(Records from a dataset)
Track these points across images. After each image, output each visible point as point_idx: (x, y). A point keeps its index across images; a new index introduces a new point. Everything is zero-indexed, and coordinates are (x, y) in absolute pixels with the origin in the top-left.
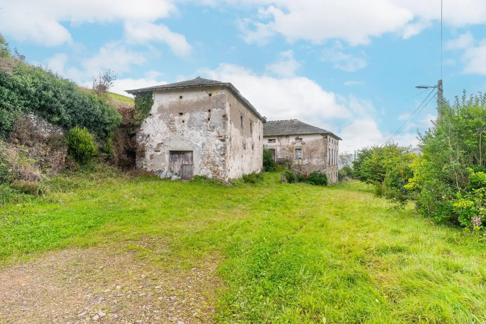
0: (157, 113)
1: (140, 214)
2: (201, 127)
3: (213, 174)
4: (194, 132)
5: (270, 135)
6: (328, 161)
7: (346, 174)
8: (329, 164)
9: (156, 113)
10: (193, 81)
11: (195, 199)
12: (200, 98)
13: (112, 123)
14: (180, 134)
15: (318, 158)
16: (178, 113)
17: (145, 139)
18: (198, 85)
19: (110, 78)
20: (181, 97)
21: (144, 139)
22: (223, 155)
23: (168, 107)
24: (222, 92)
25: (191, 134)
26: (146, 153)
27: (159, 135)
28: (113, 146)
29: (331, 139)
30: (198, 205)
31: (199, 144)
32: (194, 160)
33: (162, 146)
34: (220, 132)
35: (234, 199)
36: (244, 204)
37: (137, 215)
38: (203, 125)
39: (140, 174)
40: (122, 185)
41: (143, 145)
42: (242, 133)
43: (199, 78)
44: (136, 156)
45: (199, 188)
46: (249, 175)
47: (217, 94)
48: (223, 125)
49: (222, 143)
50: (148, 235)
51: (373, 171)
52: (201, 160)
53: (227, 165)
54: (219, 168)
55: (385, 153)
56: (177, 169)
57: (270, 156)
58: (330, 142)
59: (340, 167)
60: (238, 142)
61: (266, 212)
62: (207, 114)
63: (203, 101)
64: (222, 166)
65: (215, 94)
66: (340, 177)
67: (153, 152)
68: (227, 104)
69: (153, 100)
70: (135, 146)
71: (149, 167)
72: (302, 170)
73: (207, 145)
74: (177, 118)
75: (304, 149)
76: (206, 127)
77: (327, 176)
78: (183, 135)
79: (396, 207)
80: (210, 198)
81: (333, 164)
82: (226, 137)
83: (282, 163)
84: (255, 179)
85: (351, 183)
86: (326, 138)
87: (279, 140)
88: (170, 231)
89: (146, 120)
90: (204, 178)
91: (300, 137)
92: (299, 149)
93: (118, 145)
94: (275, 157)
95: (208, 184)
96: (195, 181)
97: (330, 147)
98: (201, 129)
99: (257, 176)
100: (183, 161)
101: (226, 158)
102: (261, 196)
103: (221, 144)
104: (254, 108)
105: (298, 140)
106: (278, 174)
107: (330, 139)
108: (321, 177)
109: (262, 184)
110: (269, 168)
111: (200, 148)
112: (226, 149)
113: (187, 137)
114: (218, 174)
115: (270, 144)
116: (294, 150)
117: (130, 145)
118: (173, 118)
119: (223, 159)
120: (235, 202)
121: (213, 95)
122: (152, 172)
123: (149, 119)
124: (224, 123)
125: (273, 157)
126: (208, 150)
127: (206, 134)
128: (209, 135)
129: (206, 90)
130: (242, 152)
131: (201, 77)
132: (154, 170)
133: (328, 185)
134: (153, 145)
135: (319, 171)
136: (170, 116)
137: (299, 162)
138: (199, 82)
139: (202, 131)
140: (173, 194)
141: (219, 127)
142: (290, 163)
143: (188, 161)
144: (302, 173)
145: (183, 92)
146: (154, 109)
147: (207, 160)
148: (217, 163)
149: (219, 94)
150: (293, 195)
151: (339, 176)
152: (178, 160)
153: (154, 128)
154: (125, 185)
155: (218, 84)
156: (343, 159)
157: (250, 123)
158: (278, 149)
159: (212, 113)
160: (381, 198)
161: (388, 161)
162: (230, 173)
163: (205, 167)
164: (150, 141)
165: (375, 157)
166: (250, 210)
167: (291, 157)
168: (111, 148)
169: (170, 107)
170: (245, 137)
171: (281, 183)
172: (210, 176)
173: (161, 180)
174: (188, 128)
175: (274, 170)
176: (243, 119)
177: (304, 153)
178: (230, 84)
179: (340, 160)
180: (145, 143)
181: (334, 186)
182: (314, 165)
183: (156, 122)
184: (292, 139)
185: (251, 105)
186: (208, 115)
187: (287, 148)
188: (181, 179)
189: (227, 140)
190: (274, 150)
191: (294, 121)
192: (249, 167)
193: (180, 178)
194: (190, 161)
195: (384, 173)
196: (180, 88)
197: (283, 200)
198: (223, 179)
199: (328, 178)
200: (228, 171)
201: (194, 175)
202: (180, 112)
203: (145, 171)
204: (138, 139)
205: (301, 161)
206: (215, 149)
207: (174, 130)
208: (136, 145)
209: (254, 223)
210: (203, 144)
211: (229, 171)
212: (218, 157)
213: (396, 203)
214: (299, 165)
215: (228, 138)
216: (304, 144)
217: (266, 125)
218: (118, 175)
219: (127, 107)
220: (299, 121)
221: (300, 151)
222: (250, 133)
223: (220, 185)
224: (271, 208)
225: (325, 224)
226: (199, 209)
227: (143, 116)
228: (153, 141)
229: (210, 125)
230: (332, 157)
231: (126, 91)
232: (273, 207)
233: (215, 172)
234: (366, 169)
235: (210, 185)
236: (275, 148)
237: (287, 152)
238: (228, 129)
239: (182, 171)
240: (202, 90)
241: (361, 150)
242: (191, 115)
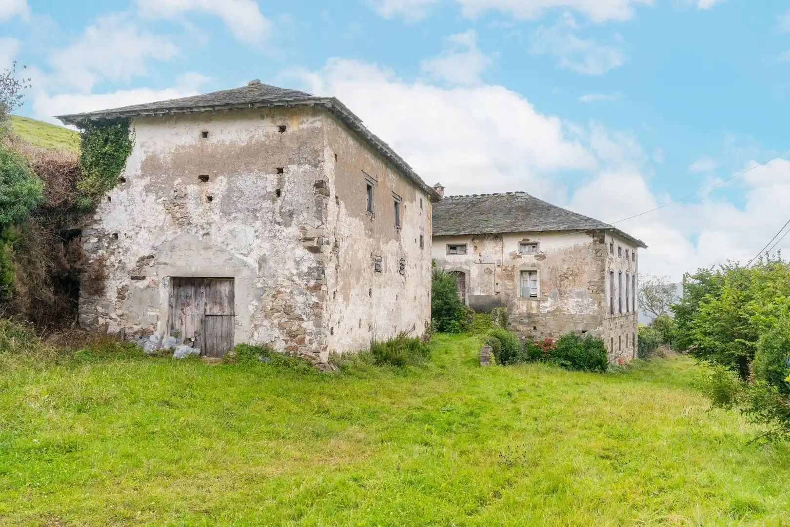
0: (141, 177)
1: (60, 458)
2: (258, 215)
3: (286, 342)
4: (238, 226)
5: (452, 233)
6: (609, 304)
7: (659, 339)
8: (612, 313)
9: (139, 177)
10: (239, 92)
11: (228, 413)
12: (256, 136)
13: (14, 204)
14: (202, 232)
15: (580, 295)
16: (196, 178)
17: (106, 245)
18: (251, 104)
19: (15, 83)
20: (205, 134)
21: (103, 246)
22: (316, 288)
23: (168, 159)
24: (315, 121)
25: (231, 232)
26: (107, 283)
27: (143, 233)
28: (16, 266)
29: (617, 244)
30: (230, 427)
31: (252, 260)
32: (235, 303)
33: (151, 264)
34: (308, 228)
35: (336, 412)
36: (363, 425)
37: (50, 461)
38: (261, 209)
39: (89, 340)
40: (32, 373)
41: (101, 261)
42: (371, 230)
43: (256, 84)
44: (81, 292)
45: (242, 379)
46: (389, 344)
47: (301, 126)
48: (315, 208)
49: (312, 255)
50: (65, 518)
51: (724, 331)
52: (255, 303)
53: (325, 315)
54: (304, 325)
55: (756, 283)
56: (190, 328)
57: (453, 291)
58: (612, 252)
59: (644, 320)
60: (360, 255)
61: (417, 448)
62: (273, 178)
63: (263, 144)
64: (313, 318)
65: (295, 126)
66: (645, 348)
67: (127, 281)
68: (328, 155)
69: (131, 142)
70: (78, 265)
71: (115, 320)
72: (538, 327)
73: (271, 263)
74: (193, 189)
75: (543, 273)
76: (270, 214)
77: (607, 345)
78: (208, 234)
79: (769, 433)
80: (270, 409)
81: (624, 310)
82: (325, 240)
83: (484, 308)
84: (404, 354)
85: (674, 366)
86: (602, 241)
87: (476, 247)
88: (131, 506)
89: (109, 194)
90: (264, 351)
91: (532, 240)
92: (531, 273)
93: (30, 262)
94: (467, 295)
95: (269, 369)
96: (237, 359)
97: (613, 267)
98: (256, 218)
99: (413, 346)
100: (206, 304)
101: (322, 298)
102: (416, 402)
103: (310, 260)
104: (404, 163)
105: (527, 248)
106: (473, 339)
107: (611, 245)
108: (589, 348)
109: (426, 368)
110: (449, 324)
111: (252, 270)
112: (323, 272)
113: (219, 240)
114: (301, 341)
115: (451, 258)
116: (517, 274)
117: (64, 261)
118: (183, 189)
119: (315, 299)
120: (338, 420)
121: (289, 130)
122: (122, 335)
123: (119, 192)
124: (319, 204)
125: (460, 293)
126: (274, 276)
127: (270, 231)
128: (278, 234)
129: (273, 117)
130: (371, 281)
131: (262, 82)
132: (127, 331)
133: (609, 369)
134: (126, 261)
135: (584, 332)
136: (176, 182)
137: (529, 308)
138: (256, 95)
139: (258, 224)
140: (166, 399)
141: (305, 214)
142: (506, 309)
143: (221, 304)
144: (539, 337)
145: (211, 120)
146: (132, 166)
147: (271, 304)
148: (298, 312)
149: (304, 126)
150: (503, 400)
151: (639, 345)
152: (193, 303)
153: (130, 215)
154: (38, 371)
155: (304, 100)
156: (652, 299)
157: (394, 203)
158: (474, 272)
159: (287, 176)
160: (729, 409)
161: (764, 305)
162: (336, 338)
163: (266, 323)
164: (120, 250)
165: (728, 293)
166: (376, 443)
167: (510, 292)
168: (9, 269)
169: (174, 162)
170: (378, 240)
171: (480, 365)
172: (280, 347)
173: (146, 356)
174: (221, 217)
175: (464, 328)
176: (374, 191)
177: (543, 283)
178: (333, 100)
179: (645, 300)
180: (106, 255)
181: (625, 371)
182: (572, 316)
183: (138, 199)
184: (512, 245)
185: (396, 156)
186: (275, 183)
187: (498, 270)
188: (201, 354)
189: (328, 250)
190: (462, 274)
191: (518, 197)
192: (390, 320)
193: (197, 351)
194: (226, 304)
195: (755, 338)
196: (203, 110)
197: (471, 414)
198: (314, 355)
199: (609, 350)
200: (328, 333)
201: (235, 344)
202: (201, 174)
203: (104, 333)
204: (85, 247)
205: (534, 304)
206: (295, 272)
207: (184, 222)
208: (79, 263)
209: (372, 482)
210: (262, 261)
211: (332, 333)
212: (301, 293)
213: (768, 422)
214: (529, 316)
215: (328, 243)
216: (543, 257)
217: (441, 208)
218: (23, 344)
219: (61, 160)
220: (530, 197)
221: (533, 277)
222: (394, 230)
223: (305, 372)
224: (434, 437)
225: (561, 485)
226: (228, 442)
227: (103, 184)
228: (126, 251)
229: (281, 207)
230: (620, 294)
231: (59, 117)
232: (438, 434)
233: (292, 335)
234: (707, 326)
235: (279, 372)
236: (465, 268)
237: (498, 281)
238: (329, 219)
239: (202, 332)
240: (262, 117)
241: (693, 273)
242: (229, 183)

§ **EXERCISE DETAILS**: Output the lines above between the one holding "140: (173, 194)" and the one holding "204: (138, 139)", inclusive, with nothing before or after them.

§ **OUTPUT**:
140: (173, 194)
141: (219, 127)
142: (290, 163)
143: (188, 161)
144: (302, 173)
145: (183, 92)
146: (154, 109)
147: (207, 160)
148: (217, 163)
149: (219, 94)
150: (293, 195)
151: (339, 176)
152: (178, 160)
153: (154, 128)
154: (125, 185)
155: (218, 84)
156: (343, 159)
157: (250, 123)
158: (278, 149)
159: (212, 113)
160: (381, 198)
161: (388, 161)
162: (230, 173)
163: (205, 167)
164: (150, 141)
165: (375, 157)
166: (250, 210)
167: (291, 157)
168: (111, 148)
169: (170, 107)
170: (245, 137)
171: (281, 183)
172: (210, 176)
173: (161, 180)
174: (188, 128)
175: (274, 170)
176: (243, 119)
177: (304, 153)
178: (230, 84)
179: (340, 160)
180: (145, 143)
181: (334, 186)
182: (314, 165)
183: (156, 122)
184: (292, 139)
185: (251, 105)
186: (208, 115)
187: (287, 148)
188: (181, 179)
189: (227, 140)
190: (274, 150)
191: (294, 121)
192: (249, 167)
193: (180, 178)
194: (190, 161)
195: (384, 173)
196: (180, 88)
197: (283, 200)
198: (223, 179)
199: (328, 178)
200: (228, 171)
201: (194, 175)
202: (180, 112)
203: (145, 171)
204: (138, 139)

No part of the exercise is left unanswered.